Every time I come back to Vermont after travels, the sky is homey and fluffy, and the rock border guards are not threatening, not asking me for magical words to let me in.
When I visit my old town in Ukraine every stone speaks to me. I feel its ancient gravity and can almost hear the voices of medieval merchants from different cultures praising their goods while traveling on the crossroads of the European Silk Road.
My two favorite places on this earth are so different but they both open my heart in a particular way.
Though I immigrated first to Chicago, it was in St.Albans I received my citizenship. You can become a citizen after living in the USA for five years and passing two tests: English and U.S. history and government. While preparing for the test, I was quizzing my Vermont friends, and we laughed together because sometimes I knew more than they did. In St. Albans, the examiner was neighborly but diligent with his questions. I was expecting a big waiting line but I was the only one there. In Chicago, it would have taken me the whole day.
I remember pride in my American husband’s face on the day of my citizenship ceremony, which I took with other immigrants. Though I became a citizen of a new country I didn’t feel trapped with this status.
When people were leaving my ex-Soviet country, they were considered traitors; they would be forced to quit their jobs and become very vulnerable to humiliation while explaining why they were betraying their country. If they were members of the Communist Party they would be publicly expelled.

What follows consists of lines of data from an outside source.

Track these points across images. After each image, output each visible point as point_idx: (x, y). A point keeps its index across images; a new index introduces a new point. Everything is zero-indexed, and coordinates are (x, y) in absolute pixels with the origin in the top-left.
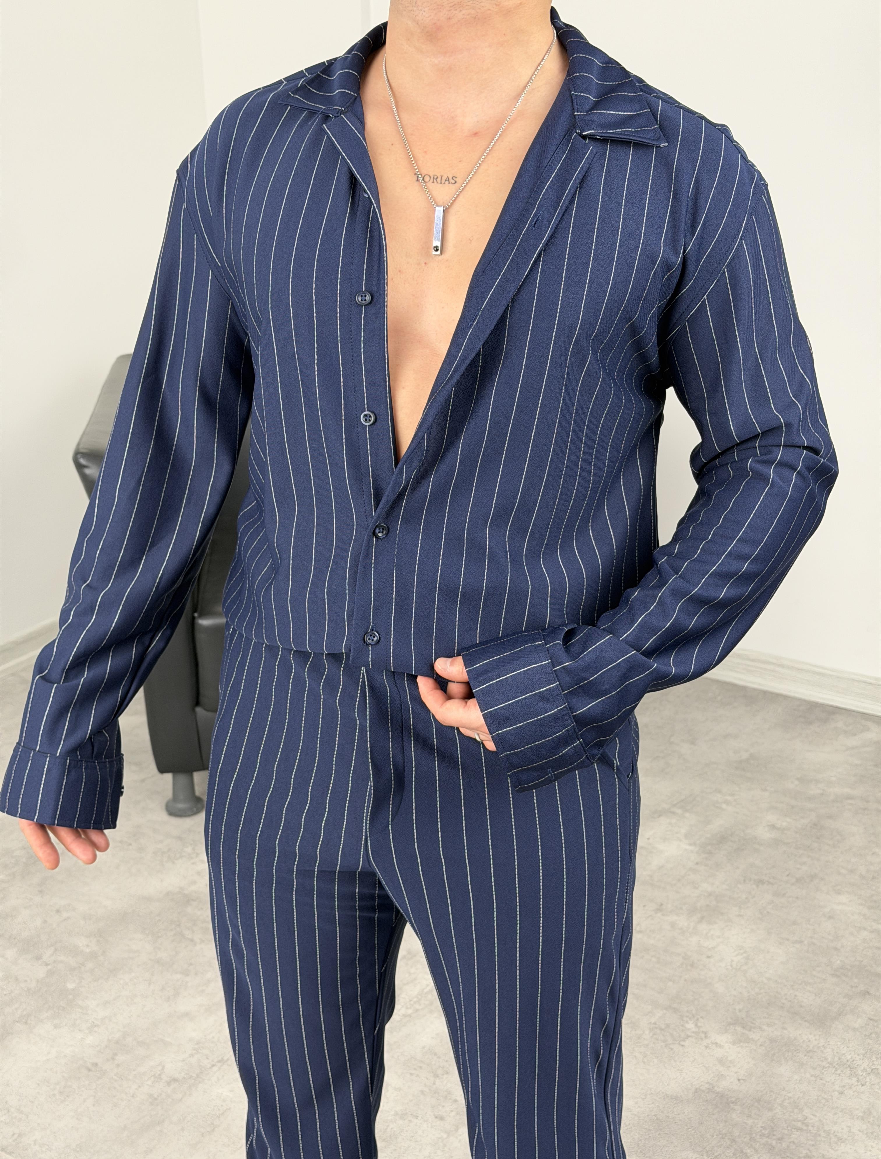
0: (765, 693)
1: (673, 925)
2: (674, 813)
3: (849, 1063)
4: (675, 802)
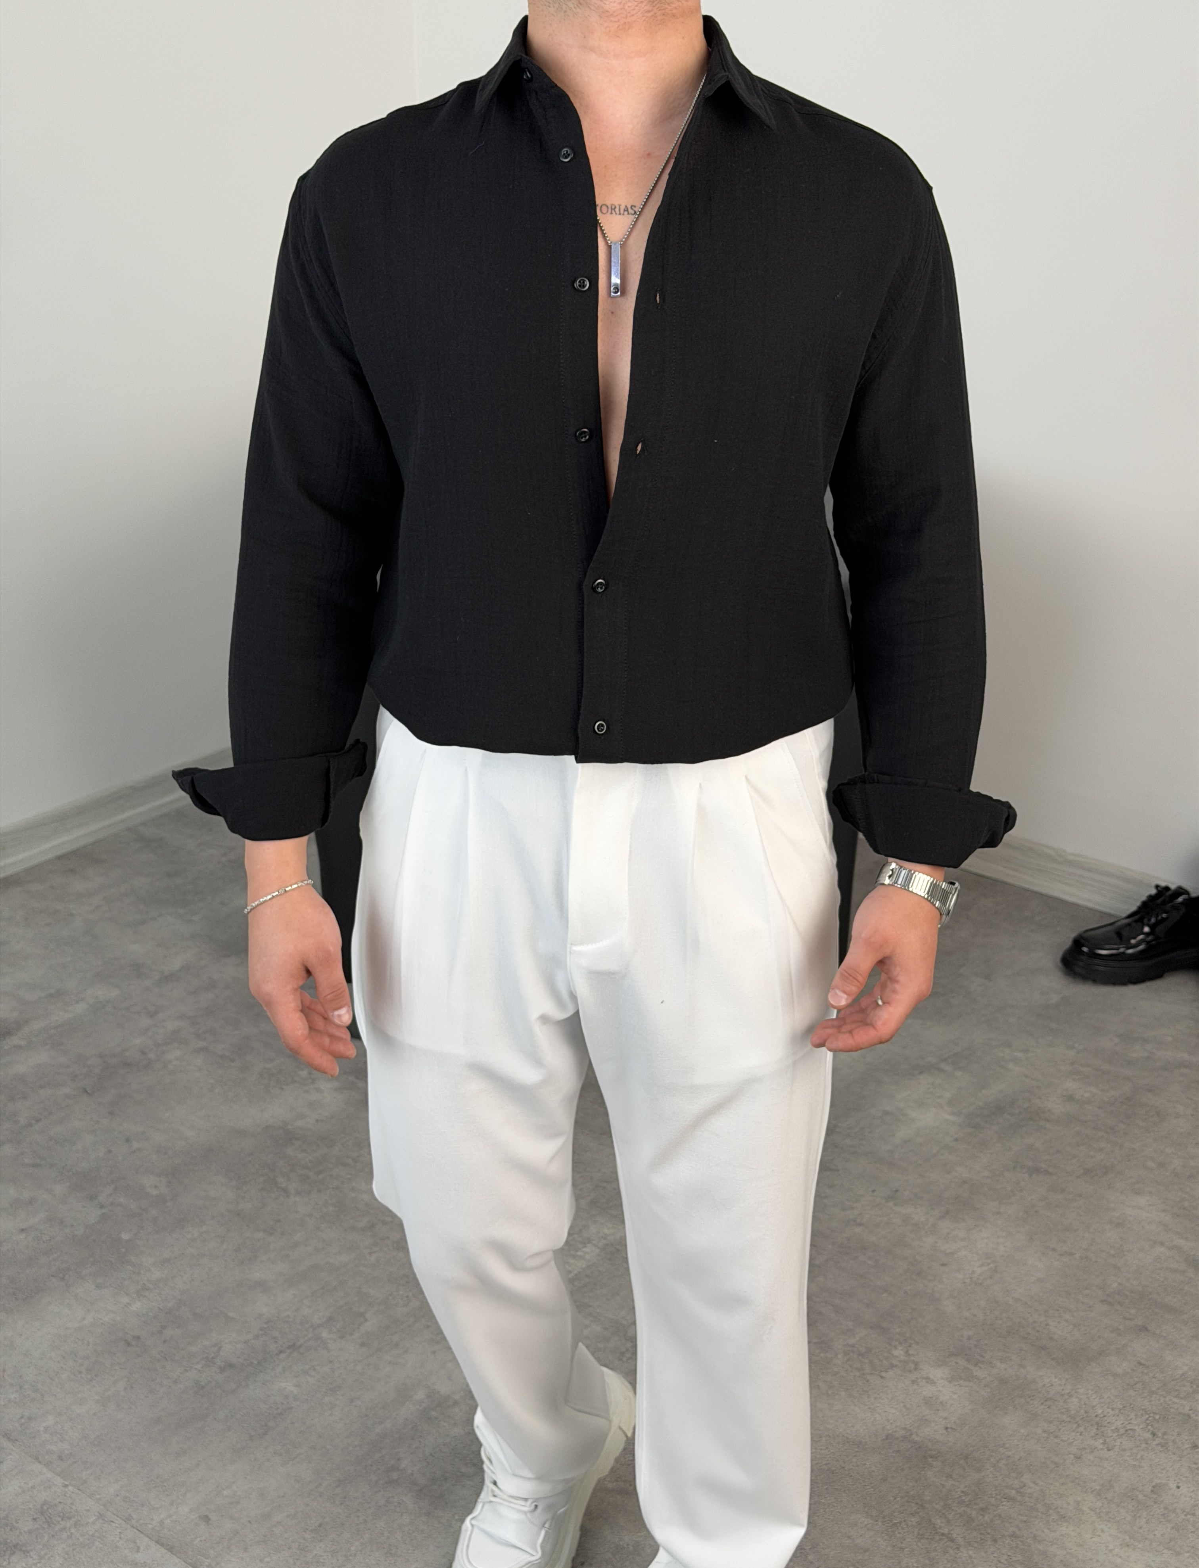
1: (906, 1220)
2: (941, 1070)
3: (1097, 1419)
4: (946, 1056)
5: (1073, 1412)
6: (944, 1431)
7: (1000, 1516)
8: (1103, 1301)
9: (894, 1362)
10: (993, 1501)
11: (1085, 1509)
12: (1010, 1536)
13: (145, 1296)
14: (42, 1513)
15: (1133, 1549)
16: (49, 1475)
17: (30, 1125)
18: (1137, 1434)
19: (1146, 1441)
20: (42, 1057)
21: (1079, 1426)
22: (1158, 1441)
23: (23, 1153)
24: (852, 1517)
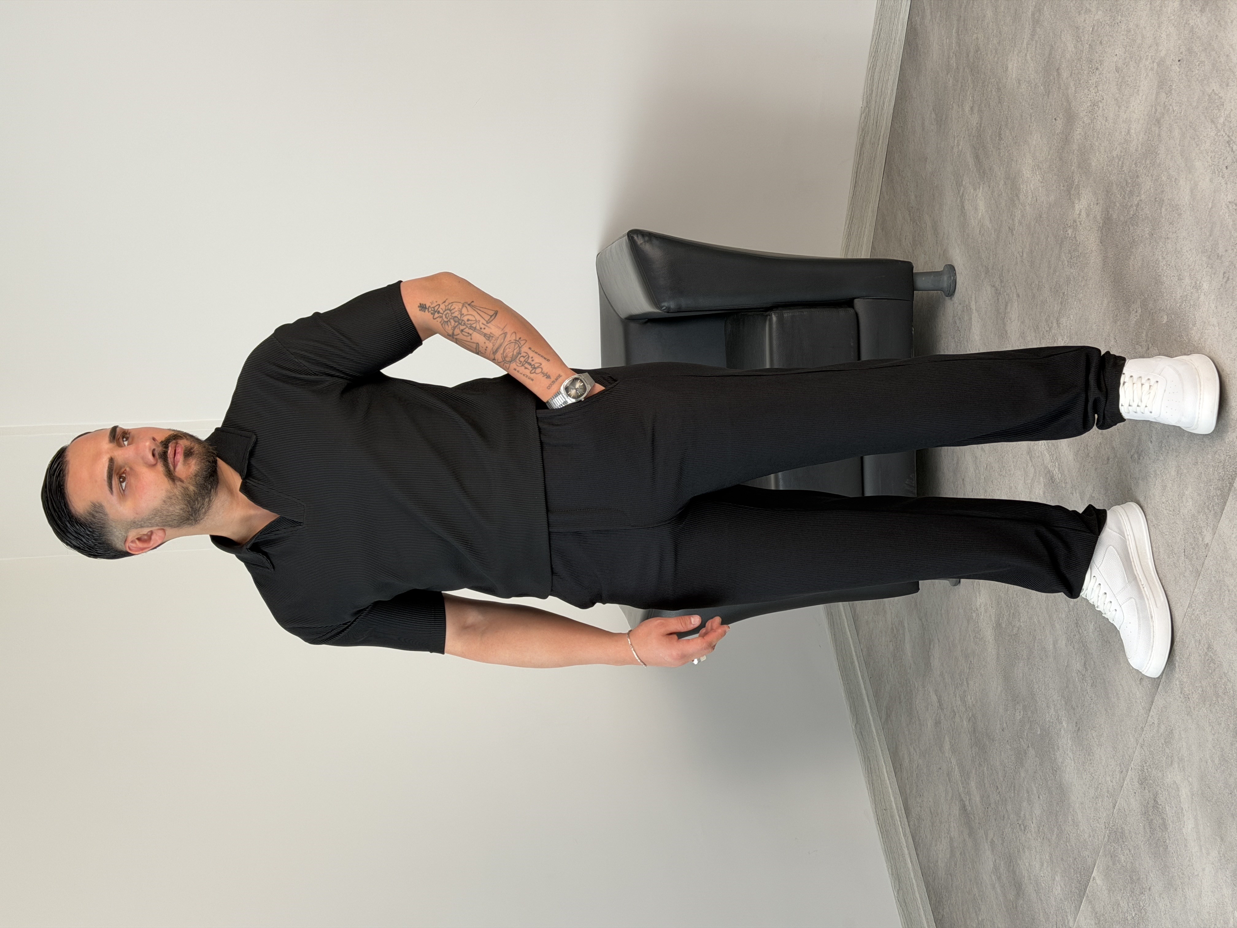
0: (899, 81)
1: (1020, 223)
2: (963, 194)
3: (1092, 105)
4: (957, 191)
5: (1090, 121)
6: (1099, 205)
7: (1129, 172)
8: (1048, 97)
9: (1074, 235)
10: (1123, 176)
11: (1125, 117)
12: (1136, 167)
13: (1061, 719)
14: (1142, 784)
15: (1139, 86)
16: (1127, 779)
17: (999, 794)
18: (1097, 80)
19: (1100, 74)
20: (973, 784)
21: (1095, 117)
22: (1099, 67)
23: (1010, 798)
24: (1131, 268)
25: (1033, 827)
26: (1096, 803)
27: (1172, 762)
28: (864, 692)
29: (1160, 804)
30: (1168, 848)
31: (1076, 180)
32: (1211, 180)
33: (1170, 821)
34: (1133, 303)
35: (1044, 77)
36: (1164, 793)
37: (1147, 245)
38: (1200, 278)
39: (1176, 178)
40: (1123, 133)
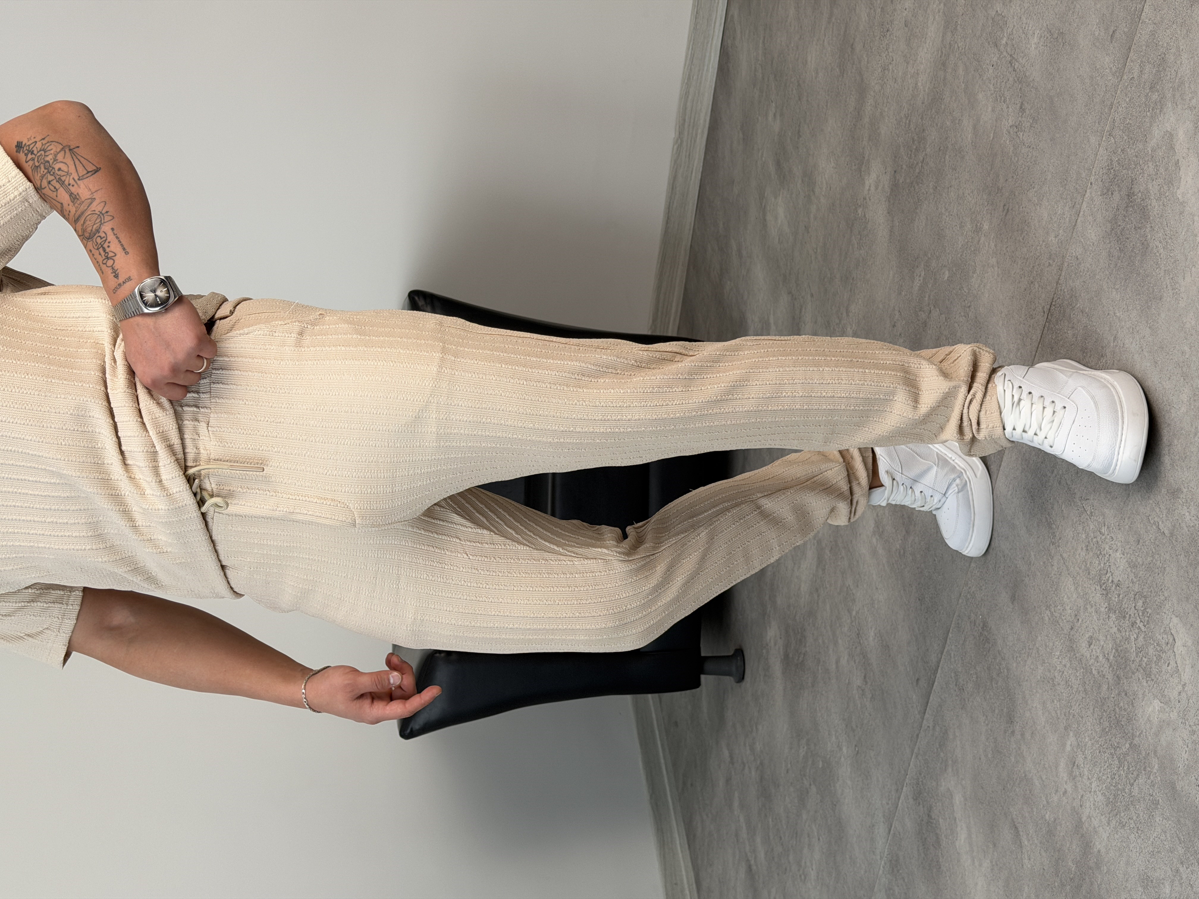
0: (712, 110)
1: (815, 218)
2: (765, 206)
3: (883, 71)
4: (760, 204)
5: (880, 88)
6: (887, 173)
7: (915, 129)
8: (843, 76)
9: (863, 214)
10: (910, 135)
11: (913, 71)
12: (922, 121)
13: (841, 745)
14: (917, 799)
15: (927, 34)
16: (902, 797)
17: (782, 844)
18: (888, 42)
19: (890, 35)
20: (758, 840)
21: (885, 82)
22: (890, 27)
23: (792, 846)
24: (916, 230)
25: (813, 874)
26: (873, 833)
27: (946, 767)
28: (662, 761)
29: (933, 817)
30: (940, 868)
31: (867, 155)
32: (993, 111)
33: (943, 835)
34: (917, 267)
35: (839, 58)
36: (938, 804)
37: (931, 201)
38: (980, 219)
39: (960, 120)
40: (911, 89)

There was an anecdote in my family that when my grandfather attended one of these meetings, he was asked: “How dare you to deceive our Party for the whole 50 years?” But my grandfather quickly reacted: “No, only one last year.”
I also remember how my husband took me to Montpelier to visit the State Capital. I kept asking him in disbelief if he was sure they would let us in. Entering the Montpelier Capitol felt welcoming as if entering living history. The carpet softened my step and my body naturally took an uplifted posture. Historical continuity here is respected regardless of centuries of partisan challenges. First, we went to the Senate Chambers that was in a short recess and, as we entered, one of the senators greeted us and invited us onto the floor. He showed us his seat and lifted up the desktop revealing generations of senators' signatures. There was pride and responsibility in the atmosphere, almost like a temple of the law and power. There were pictures on the walls of all previous senators. Next, we went to the Chambers of the House of Representatives, which was in session and, while sitting in the visitor's gallery, still in disbelief, I couldn’t resist tears for freedom that felt so ordinary.
My thoughts then took me to the first euphoric days when Ukraine reclaimed its independence and became a free county in 1991. During joyful celebrations, the public was allowed to enter for the first time City Hall. The rooms were formal, dusty with the webs of suspicion. Curious, we gazed at the stuffy offices and long drafty halls where we had never been permitted to enter before. There were no pictures of previous officials since the history was canceled in my country, there was no magic, just a feeling of shallow power. We knew that we should take advantage of this unusual invitation because - who knows - it might end very soon.
But it didn’t end. This humble and proud country continues to be free after centuries of being an unwilling submissive servant for many years, no centuries.
Now living in Vermont I can write about my past while looking from my window onto the peaceful Connecticut River and soft hills of the most ancient rocks. My house is more than 100 years old but would be considered just a teen in Ukraine. So much less drama here though drama it had.